Soft and Hard Inventory Allocation Across Order Types

The organization processed all order types from the same facility. B2B orders were typically placed in advance and scheduled for future ship dates, while B2C orders required near-immediate fulfillment. The existing reservation model created hard locks on inventory at the point of order approval, regardless of the order's ship date. Inventory committed to future B2B orders was made unavailable to recent B2C demand, even when fulfillment of the B2B order was several days away. 

Due to the lack of such capabilities within the legacy system, premature allocation created artificial stockouts for current orders. Managing this required manual intervention to release and reallocate inventory across order types, which increased operational overhead and reduced planning accuracy across the order book. 

 A two-stage reservation model was introduced within the order management module of Apache OFBiz to separate planning-level and execution-level allocation. When an order was routed to a facility, the system created a soft allocation from Available-to-Promise (ATP), which accounted for the order's demand in planning without physically locking inventory. Hard reservation was deferred to the point of pick wave creation, when the warehouse committed the order for execution based on its ship date.  

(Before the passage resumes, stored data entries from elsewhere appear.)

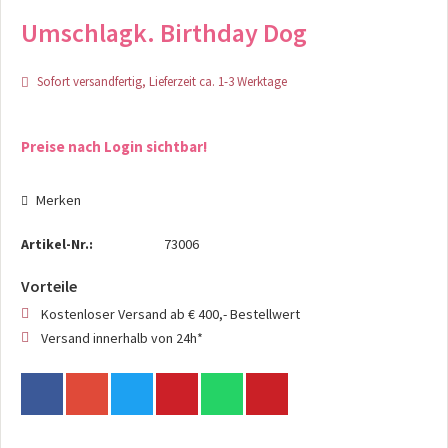
Umschlagk. Birthday Dog
Sofort versandfertig, Lieferzeit ca. 1-3 Werktage
Preise nach Login sichtbar!
Merken
Artikel-Nr.:
73006
Vorteile
Kostenloser Versand ab € 400,- Bestellwert
Versand innerhalb von 24h*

At that stage, inventory was allocated at the lot level using expiration-based priority, ensuring that hard locks were applied only when fulfillment was imminent. This protected current demand from being blocked by future-dated orders and gave the warehouse accurate demand visibility across the planning horizon. Only unallocated inventory was then considered for evaluation by the routing engine.


Summary 

This case study demonstrated how order routing and inventory allocation in the perishable food and beverage industry was brought under a system-governed framework built on Apache OFBiz. Routing decisions were extended beyond finished-product availability to evaluate component-level stock and resolve the appropriate fulfillment path for each order at the point of routing. Inventory reservation was restructured from a single deferred allocation model into a two-stage soft and hard reservation framework, ensuring that committed inventory was distinguished from non-committed available inventory across order types.

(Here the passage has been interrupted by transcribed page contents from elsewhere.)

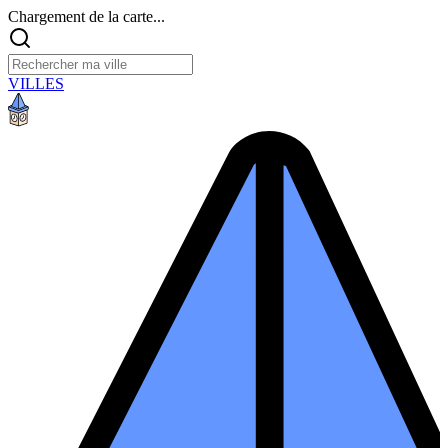
Chargement de la carte...
VILLES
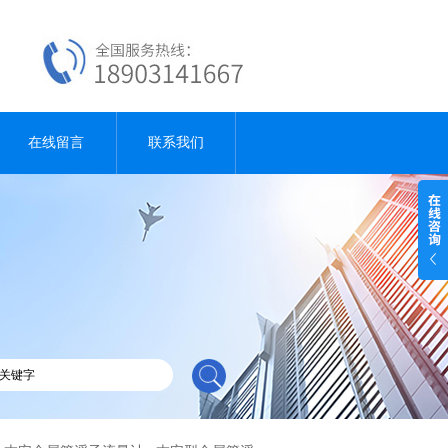
在线留言
联系我们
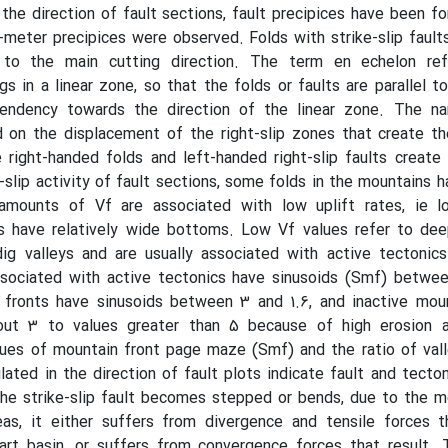
 the direction of fault sections, fault precipices have been f
l-meter precipices were observed
.
Folds with strike-slip faults
 to the main cutting direction. The term en echelon re
gs in a linear zone, so that the folds or faults are parallel t
ndency towards the direction of the linear zone. The n
d on the displacement of the right-slip zones that create t
te right-handed folds and left-handed right-slip faults create
t-slip activity of fault sections, some folds in the mountains
 amounts of Vf are associated with low uplift rates, ie l
ers have relatively wide bottoms. Low Vf values refer to dee
dig valleys and are usually associated with active tectonics
sociated with active tectonics have sinusoids (Smf) between
 fronts have sinusoids between 3 and 1.6, and inactive moun
out 3 to values greater than 5 because of high erosion a
lues of mountain front page maze (Smf) and the ratio of val
lated in the direction of fault plots indicate fault and tecton
the strike-slip fault becomes stepped or bends, due to the 
eas, it either suffers from divergence and tensile forces t
part basin, or suffers from convergence forces that result.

These operations were managed within a single system rather than across separate manual planning processes, with routing decisions governed by current component availability and reservation decisions governed by order ship dates and fulfillment urgency.

This case study also reflects upon the power of open-source technologies such as Apache OFBiz and Moqui to build custom order management solutions, supporting organizations in aligning system architecture with the specific demands of perishable food and beverage order fulfillment.